Follow-up to Sam's recap of Sep 26
While in a way, it's true that this team's purpose is primarily to learn XP, and secondarily to produce good software, hopefully, the purpose of learning XP is to learn to use XP to produce good software. At this point, I think it would be good to explore what has worked, what has not worked, what of the good/bad is attributable to the XP process, etc.
First, the problem: What the customer asked for has some serious problems.
Now, that doesn't mean there's anything wrong with the execution, but of course, that's missing the forest for the trees. If we have a process that helps us do a really good job of implementing something while leaving us blind to the fact that what is being implemented is not as useful as we hoped, is there something about the process, or how we're doing it that could be improved in this regard?
By the way, I think that's exactly what we've done so far. Even with a team that only meets once per week, and often has little overlap in attendance between one week and the week before, we've been able to implement some really impressive features, and implement them in a very high-quality way. I think the XP process has had a lot to do with making this level of success possible in really awkward circumstances.
Again though - the question is whether these "really impressive" features have turned out to be the most valuable things we could have been implementing.
So, what is the role of XP in all of this? Well, one of the things XP is supposed to achieve is giving the customer what they asked for in small iterations, top priorities first, and allow the customer to evaluate results along the way, changing priorities at will (of course, we have been playing both customer and programmer roles). In our case, one could say that the customer really needed to have the story "Basic Standard Error Macros" done before anything else to have a good picture of what would be the outcome of all this work. It so happens that neither the "customer" nor the programmers aver did see the need for prioritizing this story higher until well into work on the second release!
Based on my recent reading, there are 2 common practices of XP that we've neglected so far (partly because I was not fully aware of them), either or both of which might have helped:
1. At the initial release planning session, on the back of each card to be worked on in the release, the customer and programers work together to describe a test (a user test, not a unit test) that, if it passed, would indicate that the story is completed. The programmers should be able to define the story as done when they can perform the actions described in the test successfully. Essentially, this is a testable specification for the story.

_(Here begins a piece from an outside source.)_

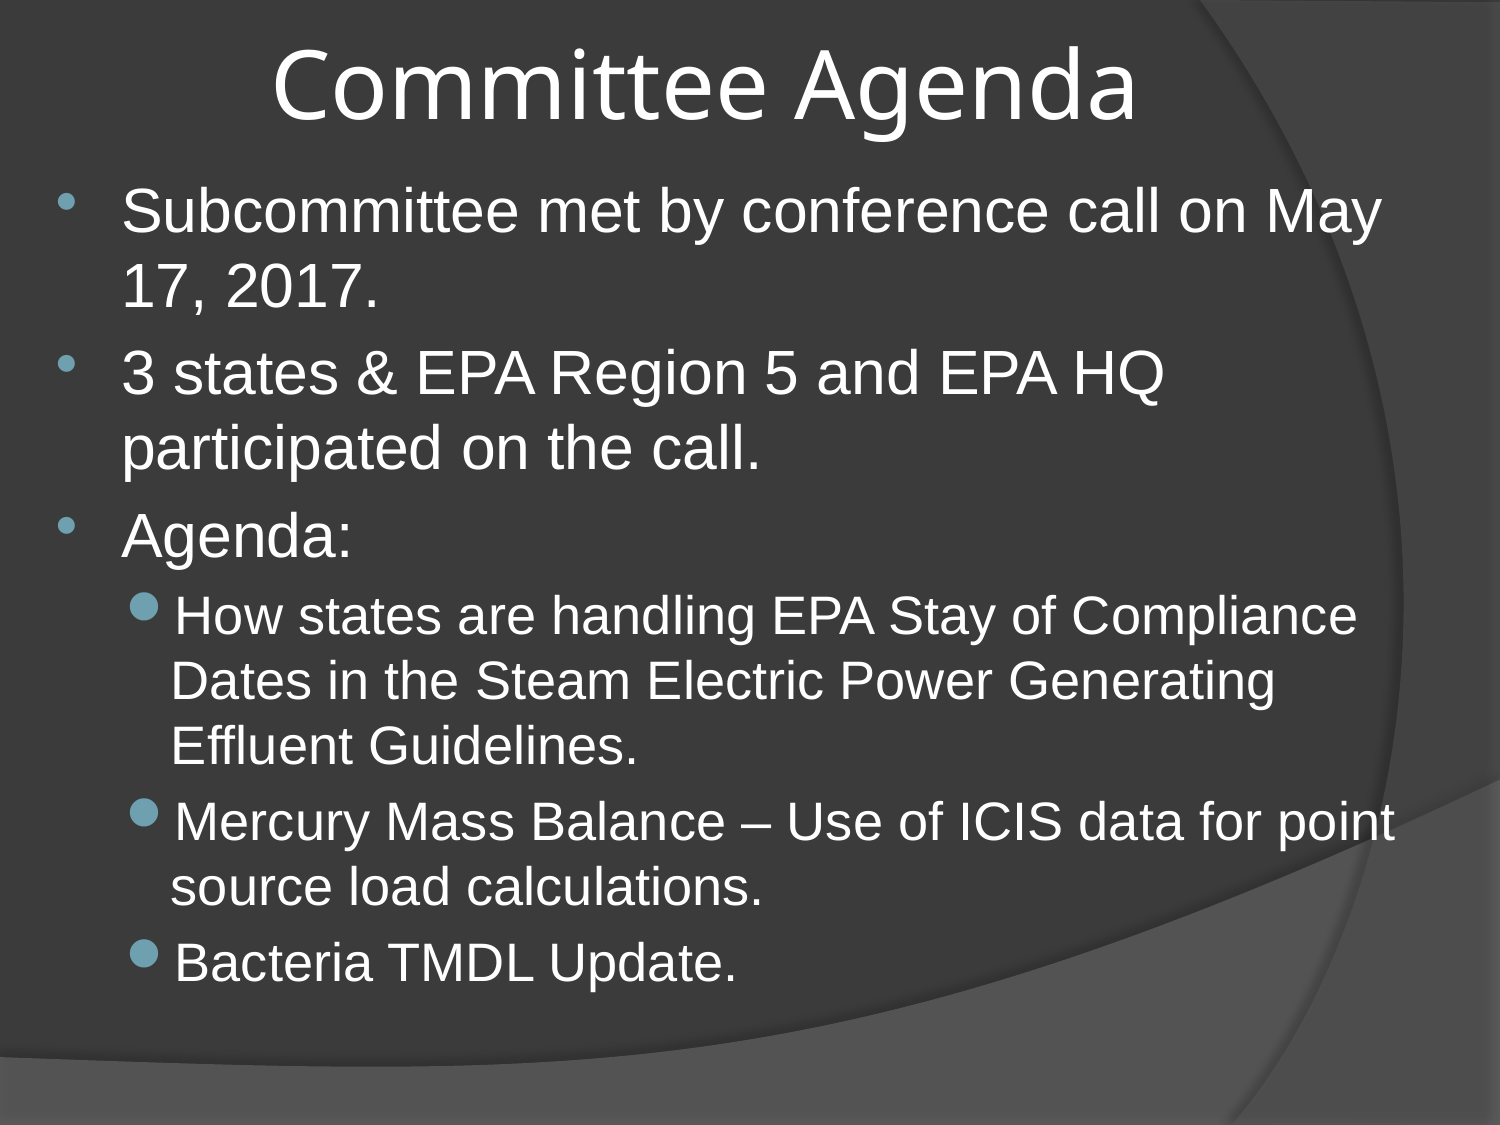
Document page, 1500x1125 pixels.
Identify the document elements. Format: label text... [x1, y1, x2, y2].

list Subcommittee met by conference call on May 17, 2017. 3 states & EPA Region 5 and EPA HQ participated on the call. Agenda: How states are handling EPA Stay of Compliance Dates in the Steam Electric Power Generating Effluent Guidelines. Mercury Mass Balance – Use of ICIS data for point source load calculations. Bacteria TMDL Update. [37, 162, 1463, 1088]
title Committee Agenda [262, 0, 1488, 163]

2. Implement and use an automated Customer Acceptance Testing system. This is a piece of code that can read some sort of a script file, table, or something, that could be easily written by the customer, and use that input to simulate the operation of the user interface at the highest possible level in the code. Essentially, this is a way to (almost) fully automate user tests. Here's a hypothetical example of what a simple script for our system might look like...
*make-new-access-project TestProject.mdb
*make-module basTest
'/<MacroDef name="Test1">
'/ Debug.Print "Test1"
'/</MacroDef>
'/<Macro name="Test1"/>
*end
*end-new-access-project
*start-session
*ui-open-access-project TestProject.mdb
*ui-select-module basTest
*ui-expect-pre-processed
'/<MacroDef name="Test1">
'/ Debug.Print "Test1"
'/</MacroDef>
'/<Macro name="Test1"/>
*end
*ui-expect-process-preview
'/<MacroDef name="Test1">
'/ Debug.Print "Test1"
'/</MacroDef>
'/<Macro name="Test1">
Debug.Print "Test1"
'/</Macro>
*end
*end-session
The reason I think #2 might have helped is that these tests are not supposed to be as atomic as most programmer tests, and the customer gets to help write them. That might encourage the writing of tests that more closely resemble a real user session from the customer's perspective. This in turn, might give the customer a better vision of what they're really asking for, and whether that's really what they want. In other words "If these programmers work for weeks or months writing code to make this test pass, is that a -good- thing?"